What is required
Across the listing below, work out how many lines include the word "direct". Give the number alone.
>>>>>
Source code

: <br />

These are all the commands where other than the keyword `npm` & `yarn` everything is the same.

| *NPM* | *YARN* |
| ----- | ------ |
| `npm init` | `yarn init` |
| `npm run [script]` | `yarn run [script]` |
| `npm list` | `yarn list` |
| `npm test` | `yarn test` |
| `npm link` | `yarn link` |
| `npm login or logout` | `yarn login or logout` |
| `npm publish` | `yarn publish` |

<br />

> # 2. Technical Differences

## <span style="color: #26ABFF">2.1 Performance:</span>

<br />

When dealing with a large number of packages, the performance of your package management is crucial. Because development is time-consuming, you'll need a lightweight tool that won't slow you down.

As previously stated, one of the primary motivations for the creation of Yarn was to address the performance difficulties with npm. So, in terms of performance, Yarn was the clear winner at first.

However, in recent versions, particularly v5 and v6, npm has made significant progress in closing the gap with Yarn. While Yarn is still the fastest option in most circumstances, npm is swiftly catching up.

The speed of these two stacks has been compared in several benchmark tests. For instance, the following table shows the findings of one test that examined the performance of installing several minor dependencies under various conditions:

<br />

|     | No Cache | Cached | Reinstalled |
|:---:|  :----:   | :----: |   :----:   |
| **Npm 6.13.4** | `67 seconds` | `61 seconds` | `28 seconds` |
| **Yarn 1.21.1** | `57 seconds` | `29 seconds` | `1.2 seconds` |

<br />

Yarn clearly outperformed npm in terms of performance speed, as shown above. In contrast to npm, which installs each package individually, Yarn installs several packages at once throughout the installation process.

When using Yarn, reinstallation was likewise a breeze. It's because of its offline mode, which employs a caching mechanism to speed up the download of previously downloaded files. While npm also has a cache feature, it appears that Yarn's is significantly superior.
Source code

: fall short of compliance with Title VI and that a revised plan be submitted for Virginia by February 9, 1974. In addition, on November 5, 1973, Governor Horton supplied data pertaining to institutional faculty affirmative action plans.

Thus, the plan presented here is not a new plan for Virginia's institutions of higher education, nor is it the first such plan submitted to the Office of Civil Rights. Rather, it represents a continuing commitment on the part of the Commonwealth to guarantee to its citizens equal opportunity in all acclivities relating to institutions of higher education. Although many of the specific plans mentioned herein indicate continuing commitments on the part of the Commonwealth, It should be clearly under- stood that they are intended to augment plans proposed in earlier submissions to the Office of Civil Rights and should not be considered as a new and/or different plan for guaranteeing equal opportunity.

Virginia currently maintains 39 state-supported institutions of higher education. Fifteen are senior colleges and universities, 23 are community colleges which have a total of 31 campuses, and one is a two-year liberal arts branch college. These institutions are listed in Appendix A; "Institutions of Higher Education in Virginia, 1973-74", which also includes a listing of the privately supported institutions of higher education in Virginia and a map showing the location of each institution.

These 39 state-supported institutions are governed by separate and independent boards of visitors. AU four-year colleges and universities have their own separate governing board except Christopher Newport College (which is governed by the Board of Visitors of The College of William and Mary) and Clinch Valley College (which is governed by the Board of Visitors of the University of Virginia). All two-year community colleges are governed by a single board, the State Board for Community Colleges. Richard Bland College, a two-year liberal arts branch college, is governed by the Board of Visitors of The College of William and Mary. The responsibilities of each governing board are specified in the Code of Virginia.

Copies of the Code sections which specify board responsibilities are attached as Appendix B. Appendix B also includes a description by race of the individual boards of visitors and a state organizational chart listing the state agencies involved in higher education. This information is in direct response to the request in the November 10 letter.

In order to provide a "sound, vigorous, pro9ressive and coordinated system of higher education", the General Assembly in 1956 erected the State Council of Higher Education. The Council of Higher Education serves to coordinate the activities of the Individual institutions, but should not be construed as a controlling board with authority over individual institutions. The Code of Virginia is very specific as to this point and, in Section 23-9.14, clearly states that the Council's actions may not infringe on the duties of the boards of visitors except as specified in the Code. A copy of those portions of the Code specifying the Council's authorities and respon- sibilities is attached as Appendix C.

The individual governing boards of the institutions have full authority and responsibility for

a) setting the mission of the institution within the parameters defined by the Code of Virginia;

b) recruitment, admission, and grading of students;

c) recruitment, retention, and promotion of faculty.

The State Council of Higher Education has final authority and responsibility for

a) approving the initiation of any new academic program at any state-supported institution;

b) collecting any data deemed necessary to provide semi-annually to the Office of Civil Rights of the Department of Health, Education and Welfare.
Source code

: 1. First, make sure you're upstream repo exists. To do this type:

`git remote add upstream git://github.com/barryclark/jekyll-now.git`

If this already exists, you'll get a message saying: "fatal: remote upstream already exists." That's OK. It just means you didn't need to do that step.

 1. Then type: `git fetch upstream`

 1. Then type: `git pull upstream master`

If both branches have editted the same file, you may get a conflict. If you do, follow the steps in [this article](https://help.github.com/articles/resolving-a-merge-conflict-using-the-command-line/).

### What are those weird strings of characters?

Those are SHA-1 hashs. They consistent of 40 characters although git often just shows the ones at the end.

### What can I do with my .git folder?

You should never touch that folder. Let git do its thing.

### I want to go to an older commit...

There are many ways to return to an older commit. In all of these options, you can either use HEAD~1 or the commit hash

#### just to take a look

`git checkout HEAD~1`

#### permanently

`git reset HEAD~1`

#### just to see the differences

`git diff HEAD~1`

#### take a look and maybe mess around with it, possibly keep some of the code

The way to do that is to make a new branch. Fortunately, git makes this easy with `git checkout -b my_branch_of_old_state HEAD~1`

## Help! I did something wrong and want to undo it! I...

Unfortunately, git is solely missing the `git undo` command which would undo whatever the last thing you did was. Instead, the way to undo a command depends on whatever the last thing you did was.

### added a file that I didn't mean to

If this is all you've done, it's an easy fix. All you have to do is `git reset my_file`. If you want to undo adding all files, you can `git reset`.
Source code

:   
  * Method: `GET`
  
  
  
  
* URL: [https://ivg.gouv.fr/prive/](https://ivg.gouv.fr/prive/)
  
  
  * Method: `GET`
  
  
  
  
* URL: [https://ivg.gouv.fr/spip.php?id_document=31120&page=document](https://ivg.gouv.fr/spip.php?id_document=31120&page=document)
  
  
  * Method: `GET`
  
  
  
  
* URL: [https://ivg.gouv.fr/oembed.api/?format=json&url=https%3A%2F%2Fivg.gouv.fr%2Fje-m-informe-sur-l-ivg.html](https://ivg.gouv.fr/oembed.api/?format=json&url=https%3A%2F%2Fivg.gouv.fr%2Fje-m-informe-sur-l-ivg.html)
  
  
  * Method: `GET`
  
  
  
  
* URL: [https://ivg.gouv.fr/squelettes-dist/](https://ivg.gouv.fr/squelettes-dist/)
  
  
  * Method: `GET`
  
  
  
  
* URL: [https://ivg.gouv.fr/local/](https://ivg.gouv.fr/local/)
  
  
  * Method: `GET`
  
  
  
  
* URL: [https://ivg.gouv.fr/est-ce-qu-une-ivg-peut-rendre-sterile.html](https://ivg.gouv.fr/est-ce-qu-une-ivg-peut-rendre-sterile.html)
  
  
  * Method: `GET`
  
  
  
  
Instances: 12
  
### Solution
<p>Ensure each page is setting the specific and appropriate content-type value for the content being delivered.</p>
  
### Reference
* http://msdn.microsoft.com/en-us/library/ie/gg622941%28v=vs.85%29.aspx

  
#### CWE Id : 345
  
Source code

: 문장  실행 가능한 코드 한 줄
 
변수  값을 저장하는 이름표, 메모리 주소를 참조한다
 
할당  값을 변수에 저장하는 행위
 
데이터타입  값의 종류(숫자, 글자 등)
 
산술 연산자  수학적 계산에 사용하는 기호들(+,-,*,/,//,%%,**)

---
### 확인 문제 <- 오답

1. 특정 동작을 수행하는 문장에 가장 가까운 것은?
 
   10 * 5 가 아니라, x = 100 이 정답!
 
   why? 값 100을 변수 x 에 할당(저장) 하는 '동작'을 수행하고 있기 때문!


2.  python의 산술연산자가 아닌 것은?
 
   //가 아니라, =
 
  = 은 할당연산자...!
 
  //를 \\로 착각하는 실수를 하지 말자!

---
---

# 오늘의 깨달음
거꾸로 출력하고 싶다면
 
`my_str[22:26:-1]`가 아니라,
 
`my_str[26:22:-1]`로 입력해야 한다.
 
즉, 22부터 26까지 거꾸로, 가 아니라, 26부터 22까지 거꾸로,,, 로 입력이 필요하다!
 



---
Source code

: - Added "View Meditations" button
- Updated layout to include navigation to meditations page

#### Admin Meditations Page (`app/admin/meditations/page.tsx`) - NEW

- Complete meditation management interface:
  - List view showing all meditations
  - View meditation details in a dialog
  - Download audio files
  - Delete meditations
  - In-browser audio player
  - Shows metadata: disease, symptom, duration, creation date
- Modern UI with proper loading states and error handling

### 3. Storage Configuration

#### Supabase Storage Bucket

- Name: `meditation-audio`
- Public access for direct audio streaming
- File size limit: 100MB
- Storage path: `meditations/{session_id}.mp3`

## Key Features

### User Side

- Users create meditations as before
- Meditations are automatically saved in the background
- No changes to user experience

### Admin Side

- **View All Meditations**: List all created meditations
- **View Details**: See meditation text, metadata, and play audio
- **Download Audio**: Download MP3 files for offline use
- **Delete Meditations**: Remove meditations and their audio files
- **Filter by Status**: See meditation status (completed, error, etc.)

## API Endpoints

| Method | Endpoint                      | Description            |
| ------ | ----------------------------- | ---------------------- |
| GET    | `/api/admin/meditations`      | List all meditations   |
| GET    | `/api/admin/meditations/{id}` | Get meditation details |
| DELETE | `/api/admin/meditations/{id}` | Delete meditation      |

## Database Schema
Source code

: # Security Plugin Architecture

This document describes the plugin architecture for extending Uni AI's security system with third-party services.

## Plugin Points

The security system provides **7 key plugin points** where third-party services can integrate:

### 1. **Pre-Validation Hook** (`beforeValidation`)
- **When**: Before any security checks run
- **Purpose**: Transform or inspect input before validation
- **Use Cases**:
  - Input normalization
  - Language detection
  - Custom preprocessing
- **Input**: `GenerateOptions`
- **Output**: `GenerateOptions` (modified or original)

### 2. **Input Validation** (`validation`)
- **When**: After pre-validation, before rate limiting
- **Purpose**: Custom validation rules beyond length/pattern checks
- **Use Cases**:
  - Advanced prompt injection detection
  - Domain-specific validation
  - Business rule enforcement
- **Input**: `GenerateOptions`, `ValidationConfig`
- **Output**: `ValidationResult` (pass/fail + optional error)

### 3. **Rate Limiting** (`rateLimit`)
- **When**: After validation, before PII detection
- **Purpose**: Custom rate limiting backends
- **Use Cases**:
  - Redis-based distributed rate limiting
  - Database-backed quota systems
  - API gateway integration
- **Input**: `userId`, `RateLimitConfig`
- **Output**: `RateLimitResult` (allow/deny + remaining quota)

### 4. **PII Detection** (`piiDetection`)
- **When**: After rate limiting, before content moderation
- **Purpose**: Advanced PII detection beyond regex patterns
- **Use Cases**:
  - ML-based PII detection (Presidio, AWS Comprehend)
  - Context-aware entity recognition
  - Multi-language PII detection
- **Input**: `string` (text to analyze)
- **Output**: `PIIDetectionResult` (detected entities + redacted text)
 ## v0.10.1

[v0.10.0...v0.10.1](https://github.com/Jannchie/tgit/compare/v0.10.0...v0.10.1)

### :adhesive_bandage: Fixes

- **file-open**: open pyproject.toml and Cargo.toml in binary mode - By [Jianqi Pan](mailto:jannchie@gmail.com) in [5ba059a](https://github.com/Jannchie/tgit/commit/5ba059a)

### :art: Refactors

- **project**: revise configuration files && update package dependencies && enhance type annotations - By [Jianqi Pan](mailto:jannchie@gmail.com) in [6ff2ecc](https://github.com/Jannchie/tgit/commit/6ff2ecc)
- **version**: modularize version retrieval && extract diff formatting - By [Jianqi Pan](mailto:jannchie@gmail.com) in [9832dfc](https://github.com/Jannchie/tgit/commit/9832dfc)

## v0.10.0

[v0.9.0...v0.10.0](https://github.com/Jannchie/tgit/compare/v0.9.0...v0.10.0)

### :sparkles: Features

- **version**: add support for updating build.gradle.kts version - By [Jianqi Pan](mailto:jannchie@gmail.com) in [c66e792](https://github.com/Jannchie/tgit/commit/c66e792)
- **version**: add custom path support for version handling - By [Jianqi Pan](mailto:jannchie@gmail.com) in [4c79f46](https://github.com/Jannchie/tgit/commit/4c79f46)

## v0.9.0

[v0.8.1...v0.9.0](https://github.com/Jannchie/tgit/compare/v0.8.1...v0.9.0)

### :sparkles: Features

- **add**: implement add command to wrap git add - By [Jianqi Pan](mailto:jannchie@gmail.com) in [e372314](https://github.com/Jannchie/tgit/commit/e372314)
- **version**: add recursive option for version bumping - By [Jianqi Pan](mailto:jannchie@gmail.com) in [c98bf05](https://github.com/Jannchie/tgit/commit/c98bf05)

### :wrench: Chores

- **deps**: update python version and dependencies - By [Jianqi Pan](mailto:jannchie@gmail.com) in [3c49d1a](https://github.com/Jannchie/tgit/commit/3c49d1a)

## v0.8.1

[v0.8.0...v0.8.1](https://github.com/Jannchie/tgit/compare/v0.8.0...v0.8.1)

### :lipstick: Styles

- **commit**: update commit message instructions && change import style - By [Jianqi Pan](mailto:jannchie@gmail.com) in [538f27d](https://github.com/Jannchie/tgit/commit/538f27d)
<<<<<
Task answer
2